The Mathematics of LWE (Learning With Errors)

LWE hides a secret (e.g., $x = 1, y = 4$) by adding small random changes (errors) to linear equations.

  1. Math: $3 \times 1 + 5 \times 4 = 23$; $7 \times 1 + 2 \times 4 = 15$.

  2. Add Errors: $23 \rightarrow 24 (+1)$; $15 \rightarrow 14 (-1)$.

  3. Public Key: The random numbers ($3, 5, 7, 2$) and the changed results ($24, 14$).

  4. Security: Attacker missing the original secret and the error values faces an impossible task in high dimensions.

Section 3: The Cost of Migration

Device Class Constraints (RFC 7228)

  • Class 0/1: $< 10\,KB$ RAM, $< 100\,KB$ Flash. Examples: Arduino Nano (ATmega328P with $2\,KB$ SRAM).

  • Class 2 and above: $\ge 50\,KB$ RAM, $\ge 250\,KB$ Flash. Examples: ESP32, Cortex-M4.

  • Standard Fit: ML-KEM-512 requires approximately $18\,KB$ of RAM during handshake. This fits Class 2+ but fails on Class 0/1.

Septien-Hernandez 2022 Study: Performance Data

  • Testbed: Arduino Nano (Sensor) connecting to a Raspberry Pi 3B+ (Gateway).

  • RAM Usage:

    • ML-KEM (Kyber512): $18,528\,B$ peak RAM.

    • LightSaber: $994\,B$ (not a NIST standard).

  • TLS 1.3 Handshake Metrics on Wire:

    • ML-KEM: $8,236\,B$ ($24$ packets).

    • P-256 ECDH: $7,748\,B$ ($28$ packets).

    • Change: $+6.3\%$ bytes, $-14\%$ packets.

  • CPU Time (Pi 3B+): ML-KEM full operation (keygen + encap + decap) takes $204\,ms$.
☆ ☆ ☆ ☆ ☆
_Task directions_
Resume the text on LWE and the cost of post-quantum migration for constrained devices, starting after its last line.

_Data section_
☆ ☆ ☆ ☆ ☆
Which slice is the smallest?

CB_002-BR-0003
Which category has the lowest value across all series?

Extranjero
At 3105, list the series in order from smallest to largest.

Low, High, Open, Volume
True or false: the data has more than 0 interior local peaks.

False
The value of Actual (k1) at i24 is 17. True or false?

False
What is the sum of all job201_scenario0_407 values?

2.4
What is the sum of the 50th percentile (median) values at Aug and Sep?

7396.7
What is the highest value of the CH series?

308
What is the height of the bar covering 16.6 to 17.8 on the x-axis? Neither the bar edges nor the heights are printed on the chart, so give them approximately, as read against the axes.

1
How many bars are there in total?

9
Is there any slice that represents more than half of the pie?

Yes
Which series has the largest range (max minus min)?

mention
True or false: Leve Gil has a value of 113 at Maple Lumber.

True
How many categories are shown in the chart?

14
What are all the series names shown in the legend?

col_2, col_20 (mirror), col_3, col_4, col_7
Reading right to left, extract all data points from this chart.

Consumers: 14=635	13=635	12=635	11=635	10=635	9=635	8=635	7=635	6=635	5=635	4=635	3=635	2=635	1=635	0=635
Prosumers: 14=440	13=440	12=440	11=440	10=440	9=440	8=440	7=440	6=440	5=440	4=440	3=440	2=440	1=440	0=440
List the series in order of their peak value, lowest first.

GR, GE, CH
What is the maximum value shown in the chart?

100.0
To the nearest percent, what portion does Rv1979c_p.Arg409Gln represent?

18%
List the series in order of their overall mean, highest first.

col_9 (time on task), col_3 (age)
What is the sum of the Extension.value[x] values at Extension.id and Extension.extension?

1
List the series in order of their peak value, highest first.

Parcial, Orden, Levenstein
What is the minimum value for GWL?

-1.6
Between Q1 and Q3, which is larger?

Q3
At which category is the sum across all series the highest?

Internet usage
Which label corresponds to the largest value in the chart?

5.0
☆ ☆ ☆ ☆ ☆
_Final answer_
The Gateway Pattern for Constrained Leaf Nodes

Because Class 0/1 sensors cannot run ML-KEM, the Gateway Pattern is the standard architecture:

  • Sensor (Class 0/1): Communicates with the gateway using pre-shared AES keys (symmetric is quantum-safe).

  • Gateway (Class 2+): Runs the full ML-KEM handshake to connect to the utility cloud.

  • Benefit: Shifts heavy RAM requirements away from the sensor while maintaining end-to-end quantum resistance against off-site attackers.

Hybrid Migration

  • Mechanism: Running classical (X25519) and post-quantum (ML-KEM-768) key exchanges in parallel.

  • Process: Both secrets are mixed via an HKDF to produce the session key. Security holds if either algorithm survives.

  • Adoption: Over half of human Internet traffic (Cloudflare early 2026 data) uses X25519MLKEM768. Default in Chrome and iOS/macOS 2026 releases.

Side-Channel Attacks (SCA)

Mathematical security $\neq$ physical security. Physical devices leak secrets via timing, power spikes, or radio emissions.

  • Specific Attacks: KyberSlash (timing), Berzati 2025 (EM emissions).

  • Platforms: ChipWhisperer (open-source SCA platform).

  • Defenses:

    • Constant-time code (vetted libraries like pqm4).

    • Masking (splitting secrets into random shares).

    • Secure enclaves/hardware shielding.

Synthesis: Designing a Smart City Archetecture (2026-2046)

  • Scenario: 50,000 sensors (ATmega328P, $2\,KB$ SRAM), 500 gateways (Cortex-M4, high RAM), and a central server.

  • Requirement: Must remain secure until 2046.

  • Best Solution:

    • Leaf-to-Gateway: Pre-shared AES (gateway pattern) because sensors lack RAM for ML-KEM.

    • Gateway-to-Server: Hybrid TLS (X25519+ML-KEM) for defense-in-depth.

    • Firmware Signatures: SLH-DSA due to stateless property (prevents corruption from power loss/cloning).

    • Physical Protection: Masked implementations for gateways in locked enclosures.

Questions & Discussion

Q1: What does quantum computing actually damage the most in a typical IoT firmware stack?

  • Options: AES-128, SHA-256, ECDSA-P256, HMAC-SHA256.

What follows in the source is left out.